Johnson did not find the same success in 1988, but still managed to hit 24 home runs, despite driving in only 68 RBI and batting .230. Johnson struggled late in the season, though, and found himself playing shortstop sometimes in order to let the young Gregg Jefferies get some time at third base. He only had one hit in the NLCS that year.
Johnson then continued his trend of hitting very well in odd-numbered years. In 1989, Johnson had one of his two best seasons, made his first All-Star team and even started the game at third base.
His numbers that year were better than his 1987 numbers, as he became the third player in MLB history to have multiple 30 home run and 30 stolen base seasons. He finished the year with a .287 average, 41 doubles, 36 home runs and 101 RBI. He also had a career-high 41 stolen bases, 104 runs scored and a .559 slugging percentage. As a result, Johnson won his first Silver Slugger award.
Johnson then had a decent season in 1990. He batted .244 with 23 home runs and 90 RBI. He also had 37 doubles and 34 stolen bases. He played shortstop more often that year, and only batted .208 from the right side, which did not help his numbers.
In 1991, HoJo would again have a phenomenal season. He led the National League in both home runs and RBI with 38 and 117 respectively. The RBI total set a new Mets record that Bernard Gilkey would tie in 1996 (a record then broken by Mike Piazza and Robin Ventura in 1999). He made his second All-Star team and won his second Silver Slugger award.

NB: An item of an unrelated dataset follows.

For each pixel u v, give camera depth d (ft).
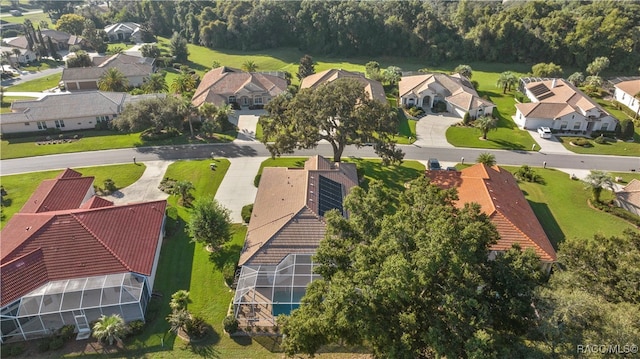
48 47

He also had 34 doubles, 30 stolen bases and a .535 slugging percentage.
Johnson would have gotten more MVP consideration, but the Mets as a team were so bad that year that Johnson was simply a one-man show. The one downside to this season was that Johnson also had 31 errors at third base, which led to him becoming an outfielder.
As the Mets' new center fielder in 1992, Johnson struggled at the plate and struggled with injuries. He finished with just a .223 average, seven home runs and 43 RBI. His season ended in August after he fractured his wrist.
The 1993 season did not go much better for Johnson or the Mets. Johnson finished that year with a .238 average, seven home runs and 26 RBI as the Mets lost over 100 games. After the 1993 season, Johnson's time with the Mets was up.
He played with the Rockies in 1994 and the Cubs in 1995, but struggled both years as a bench player. He did not make a major league roster in 1996, and decided to retire as a Met in spring training of 1997.
Since retiring, Johnson has been a coach, mostly within the Mets organization. He was most notably the Mets' first base coach, and later served as hitting coach in 2007, remaining with the Mets through 2010.
For many years, Howard Johnson was the greatest third baseman the Mets had ever had, at least until David Wright came up in 2004. He was one of the best power hitters in the league during his prime and was a consistent force on both very good and very bad Mets teams.
Johnson is someone who is well deserving of a Mets' Hall of Fame induction, and hopefully this will happen sooner or later.